In languages you mentioned you can use only one version of language
specification - one which is supported by your tooling.
That will become quite an issue once you have a large code base. It may
force you to maintain code you already deprecated.
On other hand it can be easily handled automatically by scriptable
refactoring tools (PPI, Babble, Code::ART, whatever comes in future)
along with CI tools. And ability to specify future version of protocol just
to disable usage of constructs that will be deprecated in a short future?
IMHO Invaluable.
As far as I know no other language requires you to *opt in *to latest
> version like this. Certainly not the languages I play in: C, C++, Python,
> PHP, Javascript.
>
> I understand the use v7 thing because we have so much legacy code to
> support (for now). Over the course of the next X years/versions the amount
> of old and non-updated code will diminish and we could then assume the
> latest version unless we see a specificalyy use vX.
>
> I support use v7 if the goal is to eventually get that legacy code (CPAN,
> etc) upgraded to support new features so that future versions of the
> interpreter can assume the current version and emit warnings or
> deprecations on old syntax/features.
>
> I'm new to all of this so my vote means nothing, but I think this is a
> good goal.

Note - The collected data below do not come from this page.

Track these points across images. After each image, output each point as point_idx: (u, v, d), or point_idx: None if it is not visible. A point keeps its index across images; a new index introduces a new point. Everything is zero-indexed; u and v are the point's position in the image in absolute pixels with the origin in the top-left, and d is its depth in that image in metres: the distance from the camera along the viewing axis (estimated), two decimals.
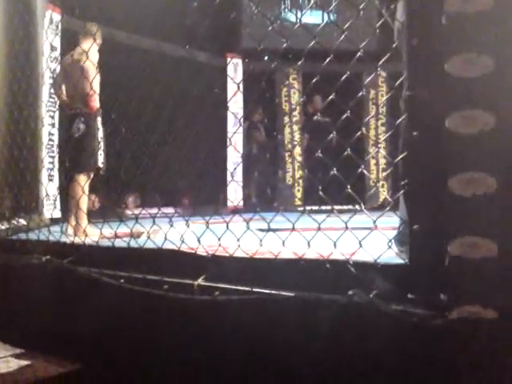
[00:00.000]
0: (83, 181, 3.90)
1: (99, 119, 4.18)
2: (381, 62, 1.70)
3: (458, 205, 1.39)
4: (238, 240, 2.09)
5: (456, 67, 1.37)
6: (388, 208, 1.77)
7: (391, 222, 2.06)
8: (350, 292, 1.62)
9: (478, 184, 1.35)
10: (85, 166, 4.05)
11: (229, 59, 8.48)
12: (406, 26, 1.53)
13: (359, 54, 1.77)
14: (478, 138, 1.34)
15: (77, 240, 2.81)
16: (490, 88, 1.34)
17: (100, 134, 4.15)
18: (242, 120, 8.29)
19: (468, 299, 1.39)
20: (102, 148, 4.14)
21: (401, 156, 1.54)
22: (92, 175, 4.06)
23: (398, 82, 1.56)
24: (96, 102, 4.11)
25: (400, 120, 1.57)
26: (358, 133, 1.90)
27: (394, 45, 1.73)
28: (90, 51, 3.90)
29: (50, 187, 4.48)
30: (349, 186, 1.85)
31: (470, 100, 1.35)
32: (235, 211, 5.73)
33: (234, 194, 8.17)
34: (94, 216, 4.23)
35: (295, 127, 9.14)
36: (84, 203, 3.86)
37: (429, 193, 1.47)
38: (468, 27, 1.36)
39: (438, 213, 1.45)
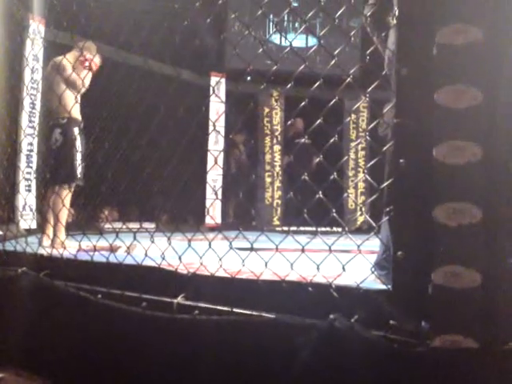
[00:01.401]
0: (63, 193, 3.86)
1: (76, 129, 4.14)
2: (369, 90, 1.72)
3: (443, 234, 1.40)
4: (220, 260, 2.08)
5: (445, 98, 1.39)
6: (372, 233, 1.78)
7: (369, 245, 2.08)
8: (331, 316, 1.62)
9: (463, 214, 1.36)
10: (64, 178, 4.01)
11: (212, 78, 8.52)
12: (396, 54, 1.55)
13: (348, 80, 1.79)
14: (464, 169, 1.36)
15: (54, 252, 2.77)
16: (478, 120, 1.36)
17: (78, 144, 4.10)
18: (223, 139, 8.31)
19: (450, 328, 1.40)
20: (80, 159, 4.10)
21: (387, 183, 1.55)
22: (72, 188, 4.02)
23: (386, 110, 1.58)
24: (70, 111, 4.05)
25: (386, 147, 1.59)
26: (344, 159, 1.91)
27: (384, 72, 1.75)
28: (64, 63, 3.90)
29: (27, 198, 4.42)
30: (333, 210, 1.86)
31: (458, 131, 1.37)
32: (213, 229, 5.71)
33: (212, 211, 8.16)
34: (71, 229, 4.18)
35: (276, 148, 9.19)
36: (63, 216, 3.83)
37: (414, 220, 1.48)
38: (458, 59, 1.38)
39: (423, 241, 1.46)
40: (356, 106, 7.13)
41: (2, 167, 3.72)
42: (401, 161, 1.48)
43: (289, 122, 8.73)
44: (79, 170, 4.06)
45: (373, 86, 1.70)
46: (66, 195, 3.79)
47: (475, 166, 1.36)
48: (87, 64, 4.18)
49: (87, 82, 4.19)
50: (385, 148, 1.57)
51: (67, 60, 4.00)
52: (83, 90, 4.16)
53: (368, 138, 8.49)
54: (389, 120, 1.64)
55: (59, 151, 4.06)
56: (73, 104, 3.98)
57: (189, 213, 8.13)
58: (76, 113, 4.13)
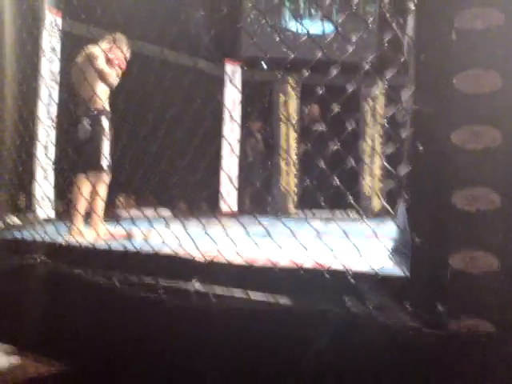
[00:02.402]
0: (95, 182, 3.88)
1: (105, 121, 4.15)
2: (388, 77, 1.70)
3: (461, 219, 1.39)
4: (236, 246, 2.09)
5: (464, 83, 1.37)
6: (389, 218, 1.77)
7: (386, 231, 2.07)
8: (348, 303, 1.62)
9: (481, 199, 1.36)
10: (94, 167, 4.02)
11: (228, 66, 8.49)
12: (415, 40, 1.54)
13: (367, 66, 1.78)
14: (483, 154, 1.35)
15: (72, 241, 2.80)
16: (497, 104, 1.35)
17: (107, 136, 4.11)
18: (239, 128, 8.30)
19: (467, 312, 1.40)
20: (109, 151, 4.10)
21: (406, 169, 1.54)
22: (106, 178, 4.01)
23: (405, 97, 1.57)
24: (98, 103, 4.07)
25: (406, 134, 1.58)
26: (360, 143, 1.90)
27: (403, 59, 1.73)
28: (97, 54, 3.92)
29: (44, 187, 4.45)
30: (350, 197, 1.85)
31: (477, 116, 1.36)
32: (229, 216, 5.72)
33: (228, 198, 8.17)
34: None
35: (292, 135, 9.15)
36: (99, 205, 3.89)
37: (432, 206, 1.47)
38: (477, 43, 1.37)
39: (440, 226, 1.45)
40: (374, 94, 7.07)
41: (20, 157, 3.74)
42: (419, 147, 1.47)
43: (306, 111, 8.67)
44: (107, 162, 4.05)
45: (392, 74, 1.69)
46: (99, 185, 3.83)
47: (494, 151, 1.35)
48: (117, 62, 4.18)
49: (117, 77, 4.19)
50: (404, 135, 1.57)
51: (100, 50, 4.00)
52: (115, 84, 4.17)
53: (386, 124, 8.44)
54: (407, 106, 1.63)
55: (88, 142, 4.08)
56: (103, 95, 4.02)
57: (205, 200, 8.16)
58: (106, 104, 4.14)
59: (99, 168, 3.98)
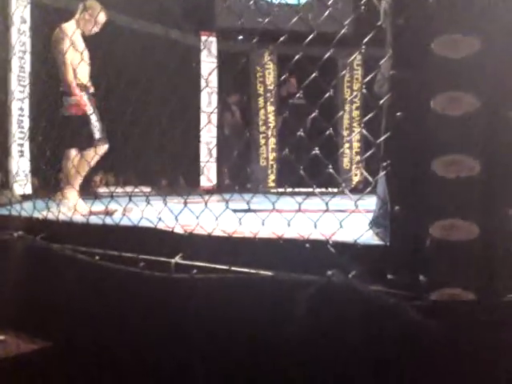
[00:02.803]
0: (84, 157, 3.85)
1: (86, 96, 4.08)
2: (365, 40, 1.68)
3: (441, 187, 1.39)
4: (217, 219, 2.07)
5: (442, 47, 1.36)
6: (369, 189, 1.77)
7: (365, 204, 2.07)
8: (329, 272, 1.62)
9: (461, 166, 1.35)
10: (82, 144, 3.98)
11: (203, 38, 8.37)
12: (392, 4, 1.51)
13: (342, 32, 1.75)
14: (462, 120, 1.34)
15: (50, 216, 2.76)
16: (475, 69, 1.33)
17: (90, 108, 4.05)
18: (216, 100, 8.22)
19: (447, 281, 1.40)
20: (96, 121, 4.05)
21: (384, 136, 1.53)
22: (98, 150, 3.97)
23: (382, 61, 1.55)
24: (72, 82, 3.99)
25: (383, 100, 1.56)
26: (340, 113, 1.89)
27: (379, 23, 1.71)
28: (71, 29, 3.84)
29: (20, 163, 4.38)
30: (330, 167, 1.84)
31: (456, 81, 1.34)
32: (209, 192, 5.70)
33: (208, 174, 8.13)
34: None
35: (270, 109, 9.10)
36: (77, 179, 3.85)
37: (411, 174, 1.47)
38: (455, 7, 1.35)
39: (420, 194, 1.45)
40: (351, 59, 7.02)
41: None
42: (398, 114, 1.46)
43: (282, 77, 8.59)
44: (98, 134, 4.00)
45: (368, 37, 1.66)
46: (89, 158, 3.79)
47: (473, 117, 1.34)
48: (90, 27, 4.10)
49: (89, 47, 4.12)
50: (382, 101, 1.55)
51: (74, 24, 3.93)
52: (87, 57, 4.08)
53: (364, 90, 8.44)
54: (385, 73, 1.61)
55: (69, 118, 4.04)
56: (83, 72, 3.95)
57: (184, 176, 8.12)
58: (83, 79, 4.06)
59: (91, 143, 3.95)
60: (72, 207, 3.09)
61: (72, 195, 3.77)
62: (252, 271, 1.81)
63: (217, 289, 1.89)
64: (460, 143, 1.35)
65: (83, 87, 4.07)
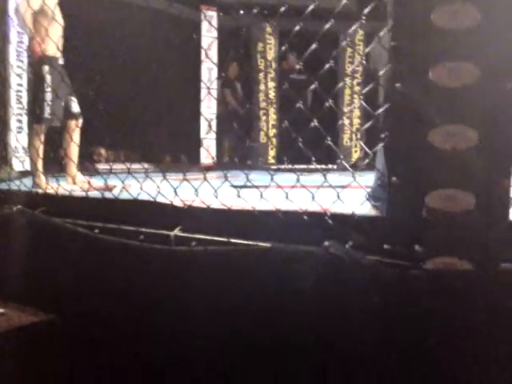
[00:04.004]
0: (34, 133, 3.80)
1: (45, 68, 3.92)
2: (366, 11, 1.67)
3: (438, 157, 1.39)
4: (216, 191, 2.08)
5: (442, 17, 1.35)
6: (367, 161, 1.78)
7: (363, 181, 2.08)
8: (326, 243, 1.63)
9: (458, 137, 1.35)
10: (34, 118, 3.92)
11: (203, 12, 8.30)
12: None
13: (343, 3, 1.74)
14: (461, 91, 1.34)
15: (50, 190, 2.77)
16: (475, 40, 1.33)
17: (47, 83, 3.91)
18: (216, 76, 8.18)
19: (444, 251, 1.41)
20: (50, 99, 3.92)
21: (383, 108, 1.53)
22: (43, 128, 3.88)
23: (382, 33, 1.54)
24: (39, 48, 3.87)
25: (383, 72, 1.56)
26: (339, 84, 1.88)
27: None
28: None
29: (19, 138, 4.37)
30: (329, 140, 1.84)
31: (455, 52, 1.34)
32: (208, 168, 5.69)
33: (207, 151, 8.12)
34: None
35: (270, 84, 9.06)
36: (35, 155, 3.77)
37: (409, 145, 1.47)
38: None
39: (417, 165, 1.45)
40: (352, 29, 6.93)
41: None
42: (397, 85, 1.46)
43: (283, 48, 8.53)
44: (48, 111, 3.87)
45: (369, 8, 1.65)
46: (36, 135, 3.73)
47: (472, 89, 1.34)
48: None
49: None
50: (381, 72, 1.55)
51: None
52: (58, 26, 3.94)
53: (364, 62, 8.40)
54: (385, 45, 1.60)
55: (31, 91, 3.98)
56: (51, 41, 3.77)
57: (184, 152, 8.11)
58: (50, 50, 3.90)
59: (39, 120, 3.86)
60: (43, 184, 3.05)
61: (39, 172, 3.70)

Use v7 for now, with the goal of "assuming current version" in
> the future when the code base catches up. The goal should be to make things
> easy for new developers. Right now there is a lot of tribal knowledge just
> to get started on "modern Perl".
>
> - Scott
> On 7/3/2020 10:47 AM, Paul "LeoNerd" Evans wrote:
>
> I'm saying that **right now** it should continue to behave like Perl 5,
> but after a suitable announcement period it should start giving
> "version is ambiguous" warnings. At some further point after that we
> can have it be an outright error for there not to be a version
> declaration, at which point we're free to cut off an older version of
> perl if we so wish.
>
> And by forcing everyone to have declared their version requirements by
> then we can do a simple grep for "use v5" across all of CPAN to gain a
> very easy simple metric on how much actual CPAN code is actually still
> using v5. When we feel that number is small enough - or the remaining
> outliers unimportant enough - we can cut it off.